Some of the world's leading websites—including those owned or operated by Bank of America, VMware, the US Department of Veteran's Affairs, and business consultancy Accenture—are vulnerable to simple attacks that bypass the transport layer security encryption designed to thwart eavesdroppers and spoofers.
The attacks are a variation on the so-called POODLE exploits disclosed two months ago against secure sockets layer (SSL), an encryption protocol similar to transport layer security (TLS). Short for "Padding Oracle On Downgraded Legacy Encryption," POODLE allowed attackers monitoring Wi-Fi hotspots and other unsecured Internet connections to decrypt HTTPS traffic encrypted by the ancient SSL version 3. Browser makers quickly responded by limiting or eliminating use of SSLv3, a move that appears to have averted widespread exploitation of the bug.
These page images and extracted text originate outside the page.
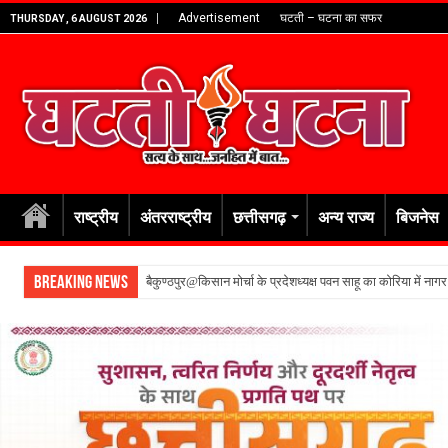
Advertisement
घटती – घटना का सफर
THURSDAY , 6 AUGUST 2026
राष्ट्रीय
अंतरराष्ट्रीय
छत्तीसगढ़
अन्य राज्य
बिजनेस
Breaking News
बैकुण्ठपुर@किसान मोर्चा के प्रदेशध्यक्ष पवन साहू का कोरिया में नाग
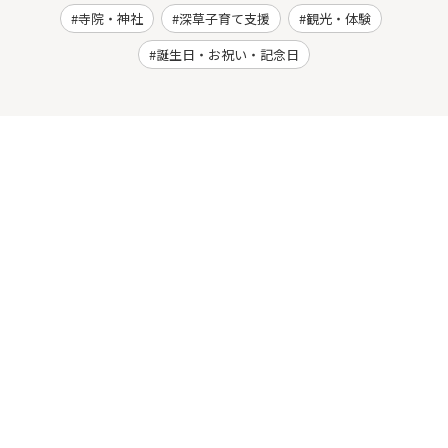
寺院・神社
深草子育て支援
観光・体験
誕生日・お祝い・記念日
On Monday, word emerged that there's a variation on the POODLE attack that works against widely used implementations of TLS. At the time this post was being prepared, SSL Server Test, a free service provided by security firm Qualys, showed that some of the Internet's top websites—again, a list including Bank of America, VMware, the US Department of Veteran's Affairs, and Accenture—are susceptible. The vulnerability was serious enough to earn all sites found to be affected a failing grade by the Qualys service.